Given entries.

################

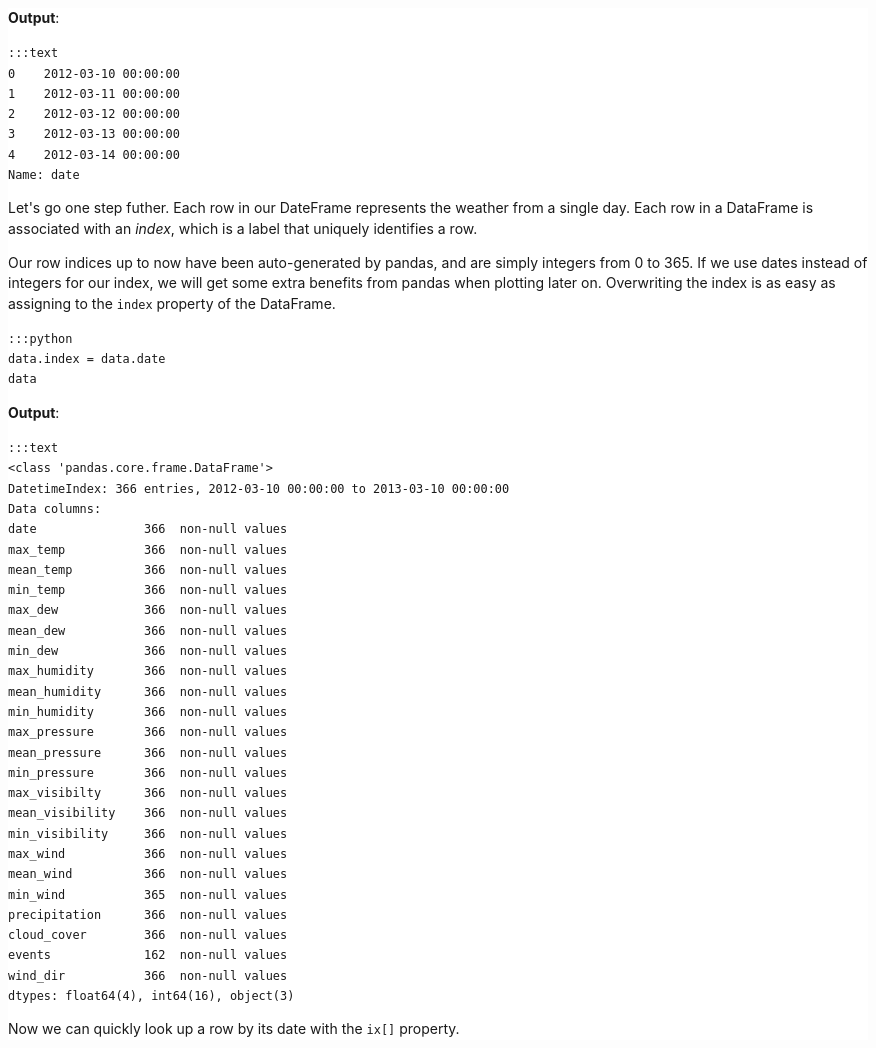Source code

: **Output**:

	:::text
	0    2012-03-10 00:00:00
	1    2012-03-11 00:00:00
	2    2012-03-12 00:00:00
	3    2012-03-13 00:00:00
	4    2012-03-14 00:00:00
	Name: date

Let's go one step futher. Each row in our DateFrame represents the weather from a single day. Each row in a DataFrame is associated with an *index*, which is a label that uniquely identifies a row.

Our row indices up to now have been auto-generated by pandas, and are simply integers from 0 to 365. If we use dates instead of integers for our index, we will get some extra benefits from pandas when plotting later on. Overwriting the index is as easy as assigning to the `index` property of the DataFrame.

	:::python
	data.index = data.date
	data

**Output**:

	:::text
	<class 'pandas.core.frame.DataFrame'>
	DatetimeIndex: 366 entries, 2012-03-10 00:00:00 to 2013-03-10 00:00:00
	Data columns:
	date               366  non-null values
	max_temp           366  non-null values
	mean_temp          366  non-null values
	min_temp           366  non-null values
	max_dew            366  non-null values
	mean_dew           366  non-null values
	min_dew            366  non-null values
	max_humidity       366  non-null values
	mean_humidity      366  non-null values
	min_humidity       366  non-null values
	max_pressure       366  non-null values
	mean_pressure      366  non-null values
	min_pressure       366  non-null values
	max_visibilty      366  non-null values
	mean_visibility    366  non-null values
	min_visibility     366  non-null values
	max_wind           366  non-null values
	mean_wind          366  non-null values
	min_wind           365  non-null values
	precipitation      366  non-null values
	cloud_cover        366  non-null values
	events             162  non-null values
	wind_dir           366  non-null values
	dtypes: float64(4), int64(16), object(3)

Now we can quickly look up a row by its date with the `ix[]` property.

################

Exercise details.
Return every line of the records above that contains the string "pandas". Matching is case-sensitive.

Output.
Our row indices up to now have been auto-generated by pandas, and are simply integers from 0 to 365. If we use dates instead of integers for our index, we will get some extra benefits from pandas when plotting later on. Overwriting the index is as easy as assigning to the `index` property of the DataFrame.
	<class 'pandas.core.frame.DataFrame'>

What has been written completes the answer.